_Try it:_
Reproduce the records exactly through the line with "345 185 2862".

[Dataset entries]
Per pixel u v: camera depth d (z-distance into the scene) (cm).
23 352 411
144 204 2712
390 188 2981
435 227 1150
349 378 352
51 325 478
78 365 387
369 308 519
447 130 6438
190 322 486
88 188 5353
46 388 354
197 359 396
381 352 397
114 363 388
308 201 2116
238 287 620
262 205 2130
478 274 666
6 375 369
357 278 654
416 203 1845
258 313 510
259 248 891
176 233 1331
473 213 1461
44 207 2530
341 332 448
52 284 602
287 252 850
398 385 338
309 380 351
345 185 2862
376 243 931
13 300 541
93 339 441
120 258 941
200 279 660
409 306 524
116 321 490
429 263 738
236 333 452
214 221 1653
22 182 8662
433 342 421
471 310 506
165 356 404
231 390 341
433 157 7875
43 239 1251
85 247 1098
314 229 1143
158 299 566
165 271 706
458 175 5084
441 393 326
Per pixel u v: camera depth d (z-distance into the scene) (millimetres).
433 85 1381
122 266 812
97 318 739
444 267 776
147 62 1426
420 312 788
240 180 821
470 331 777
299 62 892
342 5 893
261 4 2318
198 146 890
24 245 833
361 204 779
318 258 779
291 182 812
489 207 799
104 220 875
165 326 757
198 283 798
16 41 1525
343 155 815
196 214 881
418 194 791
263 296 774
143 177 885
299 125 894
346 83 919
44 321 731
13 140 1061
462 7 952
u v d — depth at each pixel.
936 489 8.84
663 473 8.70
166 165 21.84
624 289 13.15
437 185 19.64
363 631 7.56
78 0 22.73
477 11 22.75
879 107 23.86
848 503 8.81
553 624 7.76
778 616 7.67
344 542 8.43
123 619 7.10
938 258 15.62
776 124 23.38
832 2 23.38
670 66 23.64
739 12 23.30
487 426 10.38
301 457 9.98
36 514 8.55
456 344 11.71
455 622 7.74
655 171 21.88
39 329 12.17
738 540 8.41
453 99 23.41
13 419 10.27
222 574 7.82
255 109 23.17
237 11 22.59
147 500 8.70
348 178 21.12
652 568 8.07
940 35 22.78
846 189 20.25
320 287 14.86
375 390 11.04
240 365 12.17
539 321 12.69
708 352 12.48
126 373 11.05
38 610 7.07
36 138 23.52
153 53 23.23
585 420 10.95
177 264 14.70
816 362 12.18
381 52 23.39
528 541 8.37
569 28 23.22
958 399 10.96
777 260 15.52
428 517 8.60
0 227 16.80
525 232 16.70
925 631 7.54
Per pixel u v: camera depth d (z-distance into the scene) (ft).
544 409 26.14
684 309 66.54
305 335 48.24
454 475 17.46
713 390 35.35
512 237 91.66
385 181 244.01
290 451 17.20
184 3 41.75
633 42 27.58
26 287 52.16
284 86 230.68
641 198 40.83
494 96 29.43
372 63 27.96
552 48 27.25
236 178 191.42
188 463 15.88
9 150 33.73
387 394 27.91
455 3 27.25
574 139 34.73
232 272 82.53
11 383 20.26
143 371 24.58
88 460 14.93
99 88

_Response to this exercise:_
Per pixel u v: camera depth d (z-distance into the scene) (cm).
23 352 411
144 204 2712
390 188 2981
435 227 1150
349 378 352
51 325 478
78 365 387
369 308 519
447 130 6438
190 322 486
88 188 5353
46 388 354
197 359 396
381 352 397
114 363 388
308 201 2116
238 287 620
262 205 2130
478 274 666
6 375 369
357 278 654
416 203 1845
258 313 510
259 248 891
176 233 1331
473 213 1461
44 207 2530
341 332 448
52 284 602
287 252 850
398 385 338
309 380 351
345 185 2862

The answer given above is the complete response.